**OBJETIVO:** Segundo Cappelletti e Garth, citados no trecho sobre acesso à justiça, como o acesso à justiça pode ser encarado?

Assim, Cappelletti; Garth (1988, p.12 ) frisam que “O acesso à justiça, pode, portanto, ser encarado como o requisito fundamental – o mais básico dos direitos humanos de um sistema jurídico moderno e igualitário que pretenda garantir, e não apenas proclamar, os direitos de todos.”

Portanto, a transformação e ampliação do acesso à justiça se tornou inevitável, e sua importância ao longo da história ficou ainda mais evidente, pois através dela se pode mitigar as diferenças entre as partes, podendo ainda ser reconhecida como uma mola propulsora no sentido de se ter uma sociedade mais igualitária/equilibrada, contando com a participação contundente do Estado em sua forma positivada, promovendo a acessibilidade à justiça para todos como meio garantidor dos direitos sociais basilares.

**LINHAS DE DADOS:**
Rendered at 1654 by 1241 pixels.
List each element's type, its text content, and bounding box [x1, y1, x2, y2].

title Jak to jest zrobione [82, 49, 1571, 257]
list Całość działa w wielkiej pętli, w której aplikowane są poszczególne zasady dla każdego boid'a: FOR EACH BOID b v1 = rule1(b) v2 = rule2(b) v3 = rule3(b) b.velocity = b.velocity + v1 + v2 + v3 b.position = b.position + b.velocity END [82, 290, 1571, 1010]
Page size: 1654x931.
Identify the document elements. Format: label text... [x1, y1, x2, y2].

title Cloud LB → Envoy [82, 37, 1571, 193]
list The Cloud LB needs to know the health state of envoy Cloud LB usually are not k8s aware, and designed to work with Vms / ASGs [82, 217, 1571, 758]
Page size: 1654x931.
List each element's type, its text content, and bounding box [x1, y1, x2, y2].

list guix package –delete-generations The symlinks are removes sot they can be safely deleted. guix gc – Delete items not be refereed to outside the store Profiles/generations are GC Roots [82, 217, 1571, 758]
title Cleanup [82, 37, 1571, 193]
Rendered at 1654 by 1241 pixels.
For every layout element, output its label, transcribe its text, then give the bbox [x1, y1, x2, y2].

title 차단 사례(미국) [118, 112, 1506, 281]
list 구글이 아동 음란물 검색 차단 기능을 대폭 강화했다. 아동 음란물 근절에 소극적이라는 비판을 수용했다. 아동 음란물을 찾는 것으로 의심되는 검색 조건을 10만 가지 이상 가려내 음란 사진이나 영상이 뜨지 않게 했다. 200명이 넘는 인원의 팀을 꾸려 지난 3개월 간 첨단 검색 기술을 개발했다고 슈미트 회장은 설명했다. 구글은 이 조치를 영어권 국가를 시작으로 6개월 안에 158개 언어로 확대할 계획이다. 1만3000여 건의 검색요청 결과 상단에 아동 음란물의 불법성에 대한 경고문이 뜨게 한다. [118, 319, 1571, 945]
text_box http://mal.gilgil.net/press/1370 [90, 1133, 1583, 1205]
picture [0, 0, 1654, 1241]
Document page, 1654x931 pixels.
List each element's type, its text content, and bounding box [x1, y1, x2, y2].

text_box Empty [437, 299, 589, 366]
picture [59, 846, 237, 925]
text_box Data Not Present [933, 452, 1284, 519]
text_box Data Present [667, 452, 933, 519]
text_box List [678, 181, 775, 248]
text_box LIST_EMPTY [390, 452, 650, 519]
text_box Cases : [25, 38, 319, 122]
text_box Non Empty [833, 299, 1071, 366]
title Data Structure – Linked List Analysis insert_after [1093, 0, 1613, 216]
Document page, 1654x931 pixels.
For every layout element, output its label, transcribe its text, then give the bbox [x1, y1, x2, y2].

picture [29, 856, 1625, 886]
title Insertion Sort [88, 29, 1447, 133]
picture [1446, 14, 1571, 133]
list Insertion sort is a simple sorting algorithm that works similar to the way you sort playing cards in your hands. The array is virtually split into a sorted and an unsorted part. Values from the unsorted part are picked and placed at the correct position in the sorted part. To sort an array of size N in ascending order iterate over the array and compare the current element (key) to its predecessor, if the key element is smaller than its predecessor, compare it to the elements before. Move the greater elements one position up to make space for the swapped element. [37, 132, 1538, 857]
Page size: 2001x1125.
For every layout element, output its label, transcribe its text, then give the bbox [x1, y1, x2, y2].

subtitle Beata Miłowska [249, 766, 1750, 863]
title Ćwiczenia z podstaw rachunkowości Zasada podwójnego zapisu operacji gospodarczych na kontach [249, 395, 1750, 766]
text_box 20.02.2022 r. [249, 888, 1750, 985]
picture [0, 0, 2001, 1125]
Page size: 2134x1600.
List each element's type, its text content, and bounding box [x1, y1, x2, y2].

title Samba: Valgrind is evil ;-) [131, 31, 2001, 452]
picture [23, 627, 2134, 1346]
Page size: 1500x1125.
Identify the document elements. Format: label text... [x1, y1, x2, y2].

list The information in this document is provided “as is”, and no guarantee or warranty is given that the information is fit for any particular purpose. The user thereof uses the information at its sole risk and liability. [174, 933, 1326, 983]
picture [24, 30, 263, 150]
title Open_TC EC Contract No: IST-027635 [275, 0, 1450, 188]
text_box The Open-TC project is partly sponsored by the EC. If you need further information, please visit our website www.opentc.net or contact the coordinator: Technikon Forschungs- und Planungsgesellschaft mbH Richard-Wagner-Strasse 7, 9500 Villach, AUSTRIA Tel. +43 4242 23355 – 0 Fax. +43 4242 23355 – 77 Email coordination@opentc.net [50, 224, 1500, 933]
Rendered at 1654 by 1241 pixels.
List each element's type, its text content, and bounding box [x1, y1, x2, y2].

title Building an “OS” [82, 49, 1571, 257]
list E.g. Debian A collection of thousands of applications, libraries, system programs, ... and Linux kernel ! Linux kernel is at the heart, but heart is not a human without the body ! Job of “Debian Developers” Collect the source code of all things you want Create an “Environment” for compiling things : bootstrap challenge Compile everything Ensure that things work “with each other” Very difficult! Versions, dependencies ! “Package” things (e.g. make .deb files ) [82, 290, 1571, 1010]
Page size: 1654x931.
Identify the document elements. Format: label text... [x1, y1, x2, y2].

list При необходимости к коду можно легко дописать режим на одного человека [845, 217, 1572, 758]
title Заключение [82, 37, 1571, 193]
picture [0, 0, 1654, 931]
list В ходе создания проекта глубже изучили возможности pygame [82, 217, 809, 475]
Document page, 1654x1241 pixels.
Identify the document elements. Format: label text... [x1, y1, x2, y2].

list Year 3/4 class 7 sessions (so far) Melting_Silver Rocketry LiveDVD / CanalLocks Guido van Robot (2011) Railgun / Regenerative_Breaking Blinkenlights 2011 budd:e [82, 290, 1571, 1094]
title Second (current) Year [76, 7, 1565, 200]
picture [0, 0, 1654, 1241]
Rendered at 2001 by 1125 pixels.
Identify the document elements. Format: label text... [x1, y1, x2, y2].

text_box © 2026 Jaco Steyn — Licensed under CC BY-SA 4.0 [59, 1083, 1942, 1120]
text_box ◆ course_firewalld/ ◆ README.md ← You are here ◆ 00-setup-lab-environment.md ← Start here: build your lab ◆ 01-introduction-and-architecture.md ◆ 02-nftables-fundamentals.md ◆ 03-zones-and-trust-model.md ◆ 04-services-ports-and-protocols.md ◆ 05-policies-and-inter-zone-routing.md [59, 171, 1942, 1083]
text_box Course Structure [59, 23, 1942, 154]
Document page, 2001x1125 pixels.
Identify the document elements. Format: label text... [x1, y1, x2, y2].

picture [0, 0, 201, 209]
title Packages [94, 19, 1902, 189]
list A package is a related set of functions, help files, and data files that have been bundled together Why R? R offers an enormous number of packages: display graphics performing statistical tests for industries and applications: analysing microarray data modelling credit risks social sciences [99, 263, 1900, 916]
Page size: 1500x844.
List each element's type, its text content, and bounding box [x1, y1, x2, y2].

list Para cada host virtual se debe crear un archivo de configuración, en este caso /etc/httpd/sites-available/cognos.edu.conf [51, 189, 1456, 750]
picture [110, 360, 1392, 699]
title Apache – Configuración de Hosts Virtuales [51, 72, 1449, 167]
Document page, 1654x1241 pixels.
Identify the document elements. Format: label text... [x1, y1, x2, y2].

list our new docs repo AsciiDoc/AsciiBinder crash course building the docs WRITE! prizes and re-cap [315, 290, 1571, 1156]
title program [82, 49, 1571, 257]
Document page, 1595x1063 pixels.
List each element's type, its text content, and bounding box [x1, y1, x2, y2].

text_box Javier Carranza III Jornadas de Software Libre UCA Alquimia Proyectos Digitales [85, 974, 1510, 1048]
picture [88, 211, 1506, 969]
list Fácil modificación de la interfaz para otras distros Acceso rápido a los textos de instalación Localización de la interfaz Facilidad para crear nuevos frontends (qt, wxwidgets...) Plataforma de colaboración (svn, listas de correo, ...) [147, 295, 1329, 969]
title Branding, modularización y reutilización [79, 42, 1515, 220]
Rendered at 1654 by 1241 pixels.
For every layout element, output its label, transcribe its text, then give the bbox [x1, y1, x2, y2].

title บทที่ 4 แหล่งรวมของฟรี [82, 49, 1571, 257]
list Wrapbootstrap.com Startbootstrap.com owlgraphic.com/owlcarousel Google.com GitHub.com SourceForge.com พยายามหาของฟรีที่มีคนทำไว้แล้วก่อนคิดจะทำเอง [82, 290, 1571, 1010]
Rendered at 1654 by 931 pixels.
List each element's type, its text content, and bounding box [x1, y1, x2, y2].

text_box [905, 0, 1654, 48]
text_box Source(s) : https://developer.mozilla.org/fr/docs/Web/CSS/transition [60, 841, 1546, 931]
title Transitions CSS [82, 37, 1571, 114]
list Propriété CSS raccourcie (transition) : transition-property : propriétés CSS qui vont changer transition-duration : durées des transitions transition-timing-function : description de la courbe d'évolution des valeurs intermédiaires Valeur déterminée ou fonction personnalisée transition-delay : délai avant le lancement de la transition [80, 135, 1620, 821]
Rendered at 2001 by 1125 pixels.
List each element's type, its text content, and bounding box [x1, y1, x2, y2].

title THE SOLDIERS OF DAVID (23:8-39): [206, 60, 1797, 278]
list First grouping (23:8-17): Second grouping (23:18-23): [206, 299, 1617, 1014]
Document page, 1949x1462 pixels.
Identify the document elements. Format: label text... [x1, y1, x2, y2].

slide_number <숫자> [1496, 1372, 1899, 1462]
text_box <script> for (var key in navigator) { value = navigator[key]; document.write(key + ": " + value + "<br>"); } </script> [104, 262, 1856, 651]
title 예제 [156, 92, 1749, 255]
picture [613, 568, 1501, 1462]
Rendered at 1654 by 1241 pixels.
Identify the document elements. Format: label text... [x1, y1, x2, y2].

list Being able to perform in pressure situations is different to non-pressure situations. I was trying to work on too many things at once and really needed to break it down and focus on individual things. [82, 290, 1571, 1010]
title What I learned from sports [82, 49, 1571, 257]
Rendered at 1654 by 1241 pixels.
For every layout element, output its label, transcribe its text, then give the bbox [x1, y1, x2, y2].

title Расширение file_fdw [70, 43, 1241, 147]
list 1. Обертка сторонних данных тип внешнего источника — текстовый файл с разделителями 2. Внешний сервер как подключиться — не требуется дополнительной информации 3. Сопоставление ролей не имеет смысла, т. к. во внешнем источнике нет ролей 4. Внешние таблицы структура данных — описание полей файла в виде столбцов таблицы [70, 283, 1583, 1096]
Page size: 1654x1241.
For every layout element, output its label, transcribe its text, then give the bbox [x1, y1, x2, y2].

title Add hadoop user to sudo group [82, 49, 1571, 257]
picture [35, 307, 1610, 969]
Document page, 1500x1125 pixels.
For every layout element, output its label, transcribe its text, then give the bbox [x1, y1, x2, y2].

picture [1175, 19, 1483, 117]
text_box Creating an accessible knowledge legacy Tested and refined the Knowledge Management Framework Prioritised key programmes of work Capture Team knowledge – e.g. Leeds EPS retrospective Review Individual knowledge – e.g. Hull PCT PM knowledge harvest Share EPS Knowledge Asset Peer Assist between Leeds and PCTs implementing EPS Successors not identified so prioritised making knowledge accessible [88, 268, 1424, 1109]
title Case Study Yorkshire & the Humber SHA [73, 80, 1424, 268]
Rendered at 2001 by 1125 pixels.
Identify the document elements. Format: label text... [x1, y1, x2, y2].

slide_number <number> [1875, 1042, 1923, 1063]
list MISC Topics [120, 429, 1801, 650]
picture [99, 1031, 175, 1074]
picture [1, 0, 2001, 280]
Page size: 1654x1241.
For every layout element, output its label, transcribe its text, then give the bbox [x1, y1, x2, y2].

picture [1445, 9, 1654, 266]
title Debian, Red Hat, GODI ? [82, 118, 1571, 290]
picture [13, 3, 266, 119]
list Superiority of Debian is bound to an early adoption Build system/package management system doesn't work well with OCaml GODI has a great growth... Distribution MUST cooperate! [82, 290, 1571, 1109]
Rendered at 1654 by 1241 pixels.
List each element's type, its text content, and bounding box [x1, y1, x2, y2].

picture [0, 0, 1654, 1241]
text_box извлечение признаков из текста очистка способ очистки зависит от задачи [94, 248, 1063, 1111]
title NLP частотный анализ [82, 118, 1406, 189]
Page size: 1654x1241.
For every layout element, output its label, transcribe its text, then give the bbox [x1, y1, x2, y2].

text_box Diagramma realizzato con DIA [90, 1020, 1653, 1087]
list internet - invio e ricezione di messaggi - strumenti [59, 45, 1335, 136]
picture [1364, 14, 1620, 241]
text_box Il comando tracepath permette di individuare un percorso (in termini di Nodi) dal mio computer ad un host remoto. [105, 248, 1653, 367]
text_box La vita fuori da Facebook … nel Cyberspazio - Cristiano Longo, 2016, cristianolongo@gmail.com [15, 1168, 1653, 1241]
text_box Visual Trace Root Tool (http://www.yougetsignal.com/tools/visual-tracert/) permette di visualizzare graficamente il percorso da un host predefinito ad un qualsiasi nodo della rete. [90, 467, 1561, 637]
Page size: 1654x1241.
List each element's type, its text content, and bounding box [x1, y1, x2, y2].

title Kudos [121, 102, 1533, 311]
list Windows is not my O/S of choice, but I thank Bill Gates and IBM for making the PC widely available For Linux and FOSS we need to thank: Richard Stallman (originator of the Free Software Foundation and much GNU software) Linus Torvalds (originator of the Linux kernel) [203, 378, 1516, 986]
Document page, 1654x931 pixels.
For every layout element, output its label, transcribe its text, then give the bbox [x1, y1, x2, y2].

**SOLUÇÃO DO PROBLEMA:** Como o requisito fundamental, o mais básico dos direitos humanos de um sistema jurídico moderno e igualitário que pretenda garantir, e não apenas proclamar, os direitos de todos.